We have passed the one-year anniversary of moving into our happily ever after home.
From strawberry-scented dreams we built her, ripped the berries out to lay her bones in the stony earth. Through sparkling winter, her empty frame bathed in moonlight, while she gazed up at the universe to watch blue spirits dance. Through dusty summer we dressed her; she beamed beside the trees, waiting for her beating heart to come and fill her with life.
For a year our voices have rippled against white walls and left their echo in her panes. We’ve made some marks of childhood, scuffs and scratches on baseboards, errant doodles on the floor. A fresh coat and a scrub will erase them, but her memories will remain. Her garden, once a barren field of rock, is slowly sprouting green, as the churned-up earth has finally settled to allow tiny roots to take hold. Baby trees have been planted, wrapped in wire to save them from hungry mouths while they are young, and now have green buds on their branches to commemorate their first winter in their forever home beside her.
Over the year we’ve added more to her, most recently two rows of raspberries on her western side. Some planters will be next, then maybe a garden fence, so I can finally cease my scuttling under the fishnet. Inside, there is one room I’m planning to dress in a different color, an office wall begging for floral paper, and temporary furniture still waiting to be replaced — all in good time. We have all the time we need.
To celebrate our home’s first breath, I made chocolate chip cookies. This year on her birthday, I made oatmeal raisin.
Oatmeal raisin cookies
Ingredients for about 2 ½ dozen cookies:
¾ cup unsalted butter, softened
¾ cup sugar
¾ cup light brown sugar
1 teaspoon vanilla extract
1 ¼ cup all-purpose flour
1 teaspoon baking soda
¾ teaspoon cinnamon (more or less to taste — I like 1 full teaspoon)
2 ¾ cup rolled oats
1 cup raisins
Cream your butter, sugar and brown sugar until fluffy and lightened in color.
Add the eggs one at a time, making sure the egg is completely incorporated before moving on to the next.
Stir in the vanilla extract.
In a separate bowl, sift together the flour, cinnamon and baking soda.
Add the raisins to the flour and mix.
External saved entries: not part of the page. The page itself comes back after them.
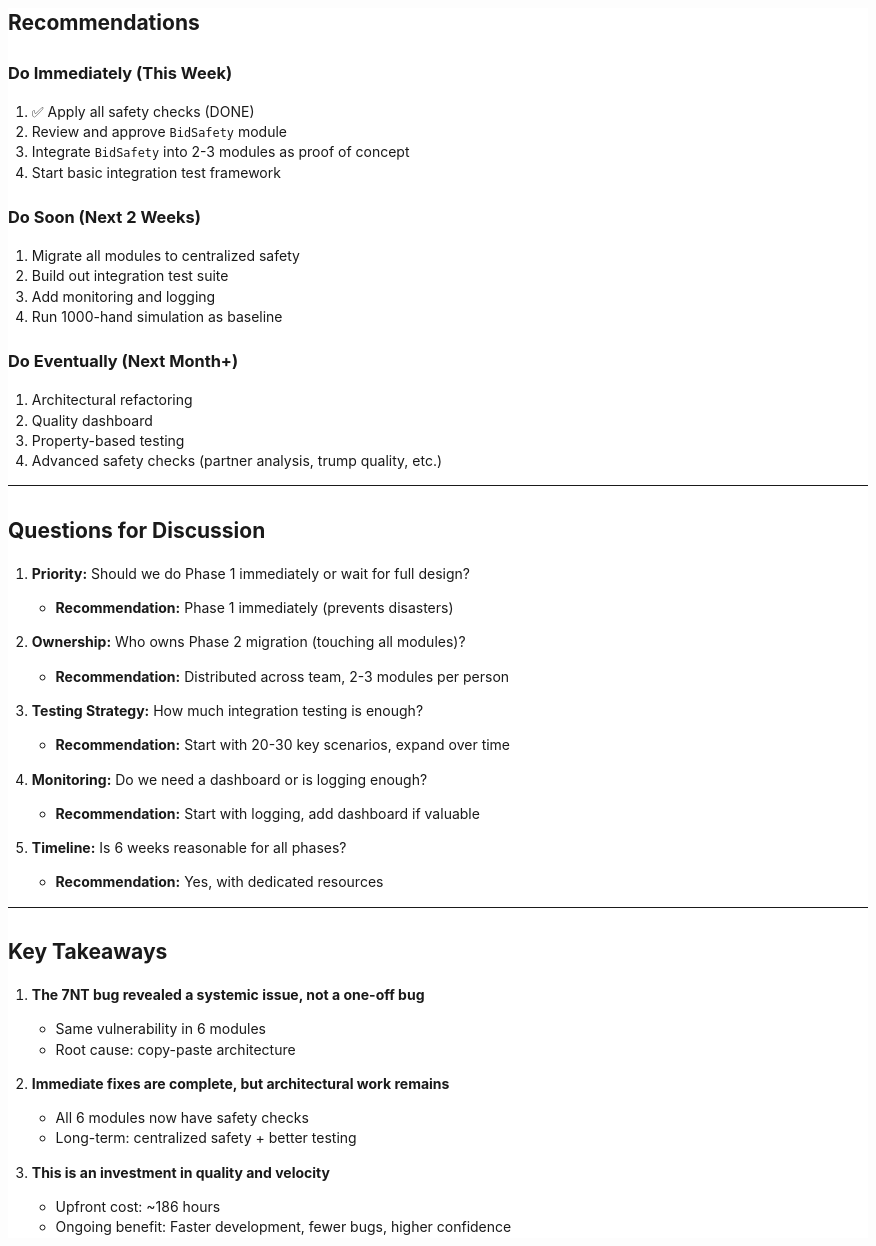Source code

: ## Recommendations

### Do Immediately (This Week)
1. ✅ Apply all safety checks (DONE)
2. Review and approve `BidSafety` module
3. Integrate `BidSafety` into 2-3 modules as proof of concept
4. Start basic integration test framework

### Do Soon (Next 2 Weeks)
1. Migrate all modules to centralized safety
2. Build out integration test suite
3. Add monitoring and logging
4. Run 1000-hand simulation as baseline

### Do Eventually (Next Month+)
1. Architectural refactoring
2. Quality dashboard
3. Property-based testing
4. Advanced safety checks (partner analysis, trump quality, etc.)

---

## Questions for Discussion

1. **Priority:** Should we do Phase 1 immediately or wait for full design?
   - **Recommendation:** Phase 1 immediately (prevents disasters)

2. **Ownership:** Who owns Phase 2 migration (touching all modules)?
   - **Recommendation:** Distributed across team, 2-3 modules per person

3. **Testing Strategy:** How much integration testing is enough?
   - **Recommendation:** Start with 20-30 key scenarios, expand over time

4. **Monitoring:** Do we need a dashboard or is logging enough?
   - **Recommendation:** Start with logging, add dashboard if valuable

5. **Timeline:** Is 6 weeks reasonable for all phases?
   - **Recommendation:** Yes, with dedicated resources

---

## Key Takeaways

1. **The 7NT bug revealed a systemic issue, not a one-off bug**
   - Same vulnerability in 6 modules
   - Root cause: copy-paste architecture

2. **Immediate fixes are complete, but architectural work remains**
   - All 6 modules now have safety checks
   - Long-term: centralized safety + better testing

3. **This is an investment in quality and velocity**
   - Upfront cost: ~186 hours
   - Ongoing benefit: Faster development, fewer bugs, higher confidence
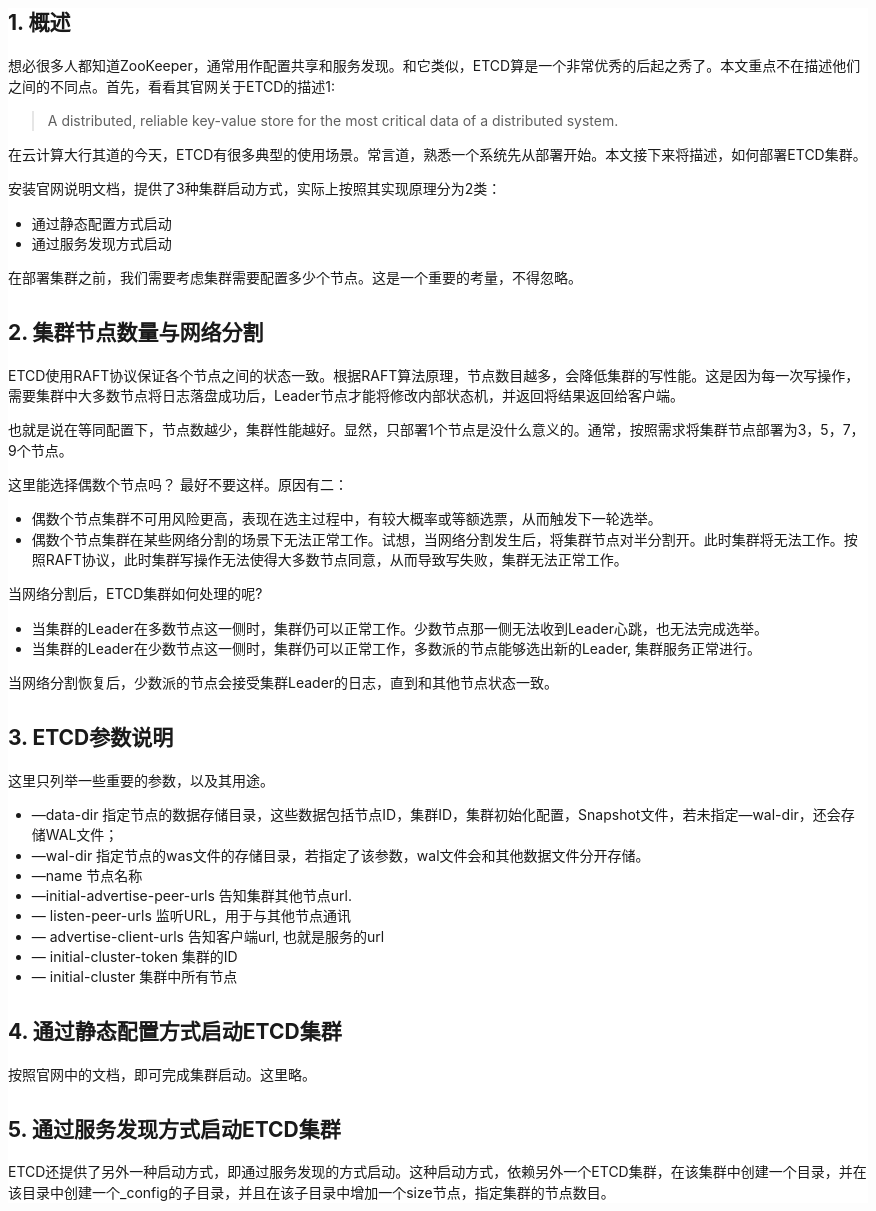 ## 1\. 概述

想必很多人都知道ZooKeeper，通常用作配置共享和服务发现。和它类似，ETCD算是一个非常优秀的后起之秀了。本文重点不在描述他们之间的不同点。首先，看看其官网关于ETCD的描述1:

> A distributed, reliable key-value store for the most critical data of a distributed system.

在云计算大行其道的今天，ETCD有很多典型的使用场景。常言道，熟悉一个系统先从部署开始。本文接下来将描述，如何部署ETCD集群。

安装官网说明文档，提供了3种集群启动方式，实际上按照其实现原理分为2类：

-   通过静态配置方式启动
-   通过服务发现方式启动

在部署集群之前，我们需要考虑集群需要配置多少个节点。这是一个重要的考量，不得忽略。

## 2\. 集群节点数量与网络分割

ETCD使用RAFT协议保证各个节点之间的状态一致。根据RAFT算法原理，节点数目越多，会降低集群的写性能。这是因为每一次写操作，需要集群中大多数节点将日志落盘成功后，Leader节点才能将修改内部状态机，并返回将结果返回给客户端。

也就是说在等同配置下，节点数越少，集群性能越好。显然，只部署1个节点是没什么意义的。通常，按照需求将集群节点部署为3，5，7，9个节点。

这里能选择偶数个节点吗？ 最好不要这样。原因有二：

-   偶数个节点集群不可用风险更高，表现在选主过程中，有较大概率或等额选票，从而触发下一轮选举。
-   偶数个节点集群在某些网络分割的场景下无法正常工作。试想，当网络分割发生后，将集群节点对半分割开。此时集群将无法工作。按照RAFT协议，此时集群写操作无法使得大多数节点同意，从而导致写失败，集群无法正常工作。

当网络分割后，ETCD集群如何处理的呢?

-   当集群的Leader在多数节点这一侧时，集群仍可以正常工作。少数节点那一侧无法收到Leader心跳，也无法完成选举。
-   当集群的Leader在少数节点这一侧时，集群仍可以正常工作，多数派的节点能够选出新的Leader, 集群服务正常进行。

当网络分割恢复后，少数派的节点会接受集群Leader的日志，直到和其他节点状态一致。

## 3\. ETCD参数说明

这里只列举一些重要的参数，以及其用途。

-   —data-dir 指定节点的数据存储目录，这些数据包括节点ID，集群ID，集群初始化配置，Snapshot文件，若未指定—wal-dir，还会存储WAL文件；
-   —wal-dir 指定节点的was文件的存储目录，若指定了该参数，wal文件会和其他数据文件分开存储。
-   —name 节点名称
-   —initial-advertise-peer-urls 告知集群其他节点url.
-   — listen-peer-urls 监听URL，用于与其他节点通讯
-   — advertise-client-urls 告知客户端url, 也就是服务的url
-   — initial-cluster-token 集群的ID
-   — initial-cluster 集群中所有节点

## 4\. 通过静态配置方式启动ETCD集群

按照官网中的文档，即可完成集群启动。这里略。

## 5\. 通过服务发现方式启动ETCD集群

ETCD还提供了另外一种启动方式，即通过服务发现的方式启动。这种启动方式，依赖另外一个ETCD集群，在该集群中创建一个目录，并在该目录中创建一个\_config的子目录，并且在该子目录中增加一个size节点，指定集群的节点数目。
Be sure there are no clumps of raisins before continuing.
Add the oats to the mixture and stir to combine.
Add the dry ingredients to the wet and gently mix until the dough is homogeneous. Try not to overmix or you will have tough cookies.
Chill the dough in the refrigerator while your oven preheats to 350 degrees.
Line your baking tray with parchment paper.
Use your hands to roll the cookies into balls about the size of golf balls, then flatten slightly on the parchment to make little pucks.
Bake for 10-12 minutes then transfer immediately to a wire rack to cool. They should be slightly gooey in the center when you take them out. If they are fully cooked on the pan, they will be dry and hard by the time they cool.
Store in an airtight container for up to a week.